Start of Information given

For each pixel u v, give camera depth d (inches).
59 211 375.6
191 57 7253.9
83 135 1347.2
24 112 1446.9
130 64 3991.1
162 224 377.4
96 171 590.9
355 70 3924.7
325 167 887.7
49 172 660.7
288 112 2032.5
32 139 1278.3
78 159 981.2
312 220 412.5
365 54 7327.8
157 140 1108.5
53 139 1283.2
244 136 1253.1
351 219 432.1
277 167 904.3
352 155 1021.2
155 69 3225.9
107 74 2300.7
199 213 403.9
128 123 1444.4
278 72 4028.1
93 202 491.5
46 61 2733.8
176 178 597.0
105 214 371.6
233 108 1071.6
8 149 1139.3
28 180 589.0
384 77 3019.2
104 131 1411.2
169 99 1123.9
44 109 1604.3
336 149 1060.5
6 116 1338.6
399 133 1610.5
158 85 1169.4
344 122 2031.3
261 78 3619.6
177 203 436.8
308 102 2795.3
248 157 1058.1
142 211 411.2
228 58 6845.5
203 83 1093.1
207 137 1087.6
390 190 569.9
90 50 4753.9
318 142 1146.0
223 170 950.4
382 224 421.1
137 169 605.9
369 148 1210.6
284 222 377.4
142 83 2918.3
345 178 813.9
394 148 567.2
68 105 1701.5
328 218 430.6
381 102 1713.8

End of Information given

Task instructions:
Restate word for word each line of the data from the one with "90 50 4753.9" to the last, keeping both ends.

Output:
90 50 4753.9
318 142 1146.0
223 170 950.4
382 224 421.1
137 169 605.9
369 148 1210.6
284 222 377.4
142 83 2918.3
345 178 813.9
394 148 567.2
68 105 1701.5
328 218 430.6
381 102 1713.8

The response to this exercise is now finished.